WORK INSTRUCTION: With nothing added or dropped, output every record below exactly.

Data excerpts:
-------

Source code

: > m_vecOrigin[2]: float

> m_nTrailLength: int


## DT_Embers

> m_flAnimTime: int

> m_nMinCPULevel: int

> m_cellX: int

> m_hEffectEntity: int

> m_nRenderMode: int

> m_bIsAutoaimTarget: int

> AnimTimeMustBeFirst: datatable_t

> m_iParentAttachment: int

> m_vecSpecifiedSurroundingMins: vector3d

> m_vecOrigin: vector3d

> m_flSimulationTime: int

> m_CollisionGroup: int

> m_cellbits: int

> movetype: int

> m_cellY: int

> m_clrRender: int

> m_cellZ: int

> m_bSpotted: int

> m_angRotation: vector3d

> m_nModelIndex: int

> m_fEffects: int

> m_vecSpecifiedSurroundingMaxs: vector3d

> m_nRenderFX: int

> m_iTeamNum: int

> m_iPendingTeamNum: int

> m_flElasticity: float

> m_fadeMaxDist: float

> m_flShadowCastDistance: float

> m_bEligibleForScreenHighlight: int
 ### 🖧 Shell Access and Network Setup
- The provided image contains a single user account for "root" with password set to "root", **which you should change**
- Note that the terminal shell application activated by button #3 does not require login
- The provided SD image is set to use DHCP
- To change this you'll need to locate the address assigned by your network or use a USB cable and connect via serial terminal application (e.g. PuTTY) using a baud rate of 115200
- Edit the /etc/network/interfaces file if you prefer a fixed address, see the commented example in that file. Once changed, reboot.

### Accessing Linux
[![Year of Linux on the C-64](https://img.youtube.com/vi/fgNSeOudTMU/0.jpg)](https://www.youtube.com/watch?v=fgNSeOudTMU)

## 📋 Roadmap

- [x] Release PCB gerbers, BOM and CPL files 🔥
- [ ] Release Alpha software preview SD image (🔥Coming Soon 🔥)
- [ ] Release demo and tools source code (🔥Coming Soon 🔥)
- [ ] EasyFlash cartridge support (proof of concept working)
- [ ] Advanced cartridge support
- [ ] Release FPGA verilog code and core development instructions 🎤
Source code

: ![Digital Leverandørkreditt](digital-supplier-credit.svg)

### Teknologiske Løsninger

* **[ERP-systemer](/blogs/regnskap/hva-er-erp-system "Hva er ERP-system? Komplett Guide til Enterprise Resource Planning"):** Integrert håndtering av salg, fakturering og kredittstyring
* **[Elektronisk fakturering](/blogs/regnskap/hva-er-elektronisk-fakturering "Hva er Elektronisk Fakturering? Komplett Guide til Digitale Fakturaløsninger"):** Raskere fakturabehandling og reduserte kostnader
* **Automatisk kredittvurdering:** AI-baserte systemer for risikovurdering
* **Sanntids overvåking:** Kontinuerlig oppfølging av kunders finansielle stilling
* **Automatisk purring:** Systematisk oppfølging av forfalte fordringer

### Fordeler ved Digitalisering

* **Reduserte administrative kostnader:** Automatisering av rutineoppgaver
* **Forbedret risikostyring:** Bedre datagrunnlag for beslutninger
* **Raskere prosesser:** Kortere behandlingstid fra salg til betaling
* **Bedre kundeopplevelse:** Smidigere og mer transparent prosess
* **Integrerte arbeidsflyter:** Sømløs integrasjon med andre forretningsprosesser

-------

TASK RESULT:
Source code

: > m_vecOrigin[2]: float

> m_nTrailLength: int


## DT_Embers

> m_flAnimTime: int

> m_nMinCPULevel: int

> m_cellX: int

> m_hEffectEntity: int

> m_nRenderMode: int

> m_bIsAutoaimTarget: int

> AnimTimeMustBeFirst: datatable_t

> m_iParentAttachment: int

> m_vecSpecifiedSurroundingMins: vector3d

> m_vecOrigin: vector3d

> m_flSimulationTime: int

> m_CollisionGroup: int

> m_cellbits: int

> movetype: int

> m_cellY: int

> m_clrRender: int

> m_cellZ: int

> m_bSpotted: int

> m_angRotation: vector3d

> m_nModelIndex: int

> m_fEffects: int

> m_vecSpecifiedSurroundingMaxs: vector3d

> m_nRenderFX: int

> m_iTeamNum: int

> m_iPendingTeamNum: int

> m_flElasticity: float

> m_fadeMaxDist: float

> m_flShadowCastDistance: float

> m_bEligibleForScreenHighlight: int
 ### 🖧 Shell Access and Network Setup
- The provided image contains a single user account for "root" with password set to "root", **which you should change**
- Note that the terminal shell application activated by button #3 does not require login
- The provided SD image is set to use DHCP
- To change this you'll need to locate the address assigned by your network or use a USB cable and connect via serial terminal application (e.g. PuTTY) using a baud rate of 115200
- Edit the /etc/network/interfaces file if you prefer a fixed address, see the commented example in that file. Once changed, reboot.

### Accessing Linux
[![Year of Linux on the C-64](https://img.youtube.com/vi/fgNSeOudTMU/0.jpg)](https://www.youtube.com/watch?v=fgNSeOudTMU)

## 📋 Roadmap

- [x] Release PCB gerbers, BOM and CPL files 🔥
- [ ] Release Alpha software preview SD image (🔥Coming Soon 🔥)
- [ ] Release demo and tools source code (🔥Coming Soon 🔥)
- [ ] EasyFlash cartridge support (proof of concept working)
- [ ] Advanced cartridge support
- [ ] Release FPGA verilog code and core development instructions 🎤
Source code

: ![Digital Leverandørkreditt](digital-supplier-credit.svg)

### Teknologiske Løsninger

* **[ERP-systemer](/blogs/regnskap/hva-er-erp-system "Hva er ERP-system? Komplett Guide til Enterprise Resource Planning"):** Integrert håndtering av salg, fakturering og kredittstyring
* **[Elektronisk fakturering](/blogs/regnskap/hva-er-elektronisk-fakturering "Hva er Elektronisk Fakturering? Komplett Guide til Digitale Fakturaløsninger"):** Raskere fakturabehandling og reduserte kostnader
* **Automatisk kredittvurdering:** AI-baserte systemer for risikovurdering
* **Sanntids overvåking:** Kontinuerlig oppfølging av kunders finansielle stilling
* **Automatisk purring:** Systematisk oppfølging av forfalte fordringer

### Fordeler ved Digitalisering

* **Reduserte administrative kostnader:** Automatisering av rutineoppgaver
* **Forbedret risikostyring:** Bedre datagrunnlag for beslutninger
* **Raskere prosesser:** Kortere behandlingstid fra salg til betaling
* **Bedre kundeopplevelse:** Smidigere og mer transparent prosess
* **Integrerte arbeidsflyter:** Sømløs integrasjon med andre forretningsprosesser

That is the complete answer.